Bug #5386
openSequence number lost on router reconfiguration
100%
Description
We recently reset a testbed router, causing it to lose/forget its sequence number. Upon restarting, its updates were not fetched by other routers since they had sequence numbers in the 1-20 range, while other routers thought the lower sequence numbers were already fetched.
In the logs, you could see the original sequence number it lost, in part because other routers were trying to fetch it. Stopping NLSR, modifying the nlsrSeqNo.txt file's numbers to be greater than the one observed, and restarting NLSR fixed the problem, causing the other routers to fetch its updates.

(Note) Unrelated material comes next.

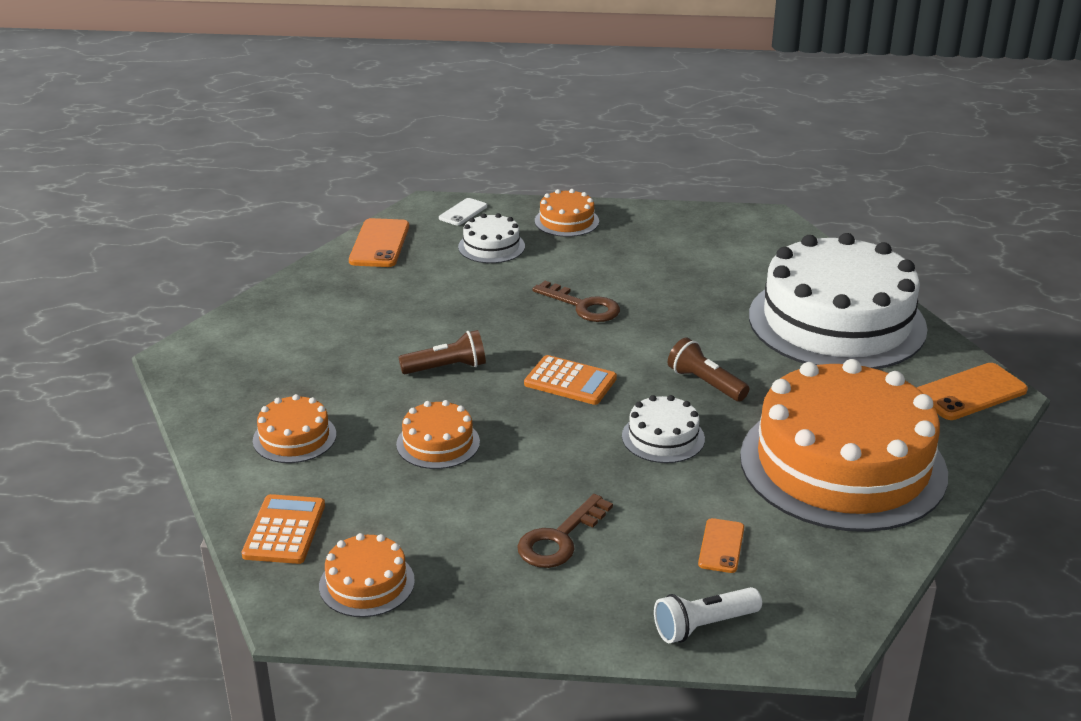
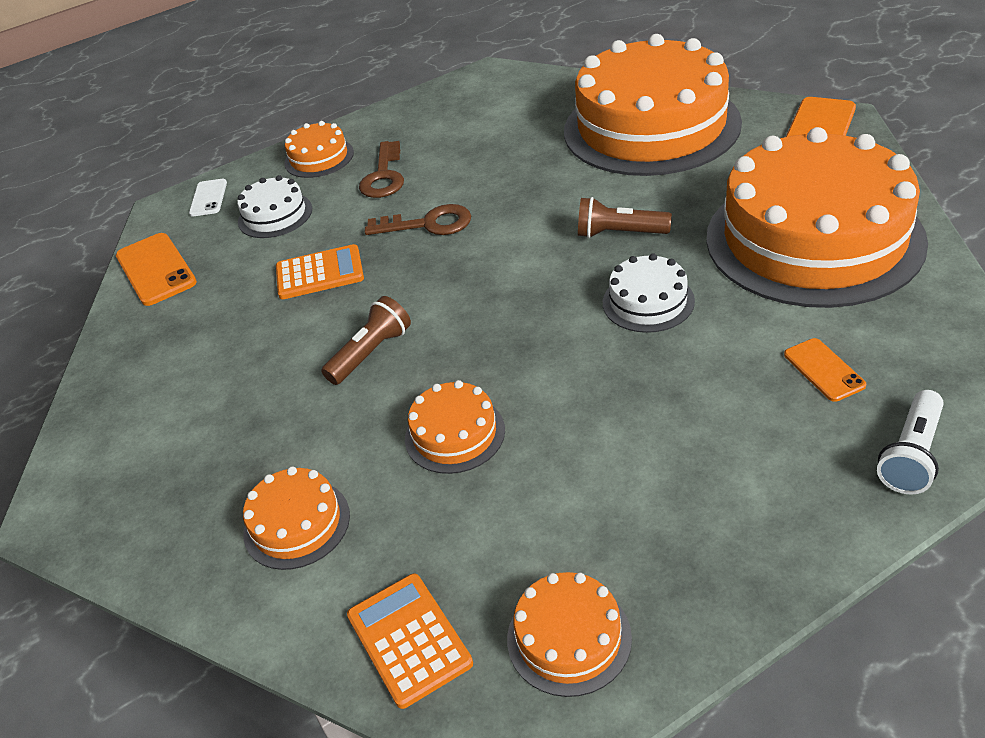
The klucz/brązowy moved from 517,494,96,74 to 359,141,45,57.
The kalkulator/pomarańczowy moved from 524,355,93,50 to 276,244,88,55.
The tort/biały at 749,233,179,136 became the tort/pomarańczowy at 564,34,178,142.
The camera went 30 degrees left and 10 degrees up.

Ideally, there would be some logic inside NLSR to handle this issue automatically in some way, since modifying the state file felt like a hack.
Updated by Adam Thieme about 2 months ago
By "greater", I mean anywhere from 5 to 800000 more worked; I tested one node individually with a number around 5 greater than its last, as well as resetting all nodes to 1mil to start "fresh".
Updated by Ashlesh Gawande about 1 month ago
- Status changed from New to In Progress
- % Done changed from 0 to 60
Updated by Ashlesh Gawande about 1 month ago
Updated by Ashlesh Gawande about 1 month ago
- Status changed from In Progress to Code review
- % Done changed from 60 to 90
Updated by Ashlesh Gawande about 1 month ago
- % Done changed from 90 to 100
Needed a fix for ChronoSync bug triggered by the new unit test in NLSR (https://gerrit.named-data.net/c/ChronoSync/+/7819 so that needs to be merged first, I have temporarily modified jenkins script to pull this so that build can pass).
Updated by Ashlesh Gawande 9 days ago
The fix relies on the sync protocol update notification of a router's own prefix containing a higher sequence number.
The router updates its own sequence number to the one given to it by the network, builds a new LSA (the recently updated received seq + 1), and publishes it back to sync.